Les mariages de 1772 avec les comtes Chotek et Hoyos présentent une autre configuration qui doit être examinée dans ce contexte de la récente promotion princière. Ils sont mieux renseignés grâce aux travaux d’Ivo Cerman et d’Hana Mixánková autour de la correspondance et du journal de Marie-Sidonie Clary-Aldringen124. L’alliance avec les Chotek rapproche cette maison de courtisans et de propriétaires terriens des grands commis de l’État engagés dans les réformes de l’époque thérésienne125. Il ne s’agit pas des familles les plus influentes de la monarchie comme les Starhemberg ou les Kaunitz, mais ces alliances peuvent témoigner de l’attrait des « partis issus de familles au pouvoir, capables d’aider à obtenir de hautes charges » comme le suggère Thibaut Klinger à propos des Colloredo126. Elles soulignent surtout le renforcement des liens entre les noblesses de Bohême et d’Autriche dont les titulatures sont progressivement « harmonisées » à partir des réformes des années 1740127. Choisir un parti dans la société « austro-bohême » de Vienne, c’est maintenir une proximité entre parents qui se poursuit après l’établissement des comtesses.

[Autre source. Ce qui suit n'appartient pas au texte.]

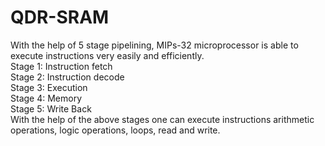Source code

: # QDR-SRAM  
With the help of 5 stage pipelining, MIPs-32 microprocessor is able to execute instructions very easily and efficiently.   
Stage 1: Instruction fetch  
Stage 2: Instruction decode  
Stage 3: Execution  
Stage 4: Memory   
Stage 5: Write Back  
With the help of the above stages one can execute instructions arithmetic operations, logic operations, loops, read and write.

Les comtes Hoyos et Chotek sont les héritiers de maisons seigneuriales. De fait, ces mariages renforcent les attaches des Clary-Aldringen en Basse-Autriche et en Bohême. Frohsdorf (à 70 km au sud de Vienne) puis Weltruss (à 30 km au nord de Prague) deviennent des domaines souvent fréquentés jusque dans les années 1820.

122

SOAL-Děčín, c. 115, 9 novembre 1773. Le comte Jean a vingt ans.

123

É. Hassler, La cour de Vienne (1680-1740), Strasbourg, PUS, 2013.

124

H. Mixánková, Odraz života hraběnky Marie Sidonie Chotkové a dění v jejím okolí v osobních denících [Réflexions sur la vie de la comtesse Marie-Sidonie Chotek et les événements de son quotidien dans les journaux personnels], Université de Pardubice, Diplomová práce (dir. M. Lenderová), 2011.

125

Voir l’action du comte Rudolf Chotek dans I. Cerman, Chotkové. op. cit., p. 250-300.

126

T. Klinger, « Mariage…, op. cit., p. 399-401.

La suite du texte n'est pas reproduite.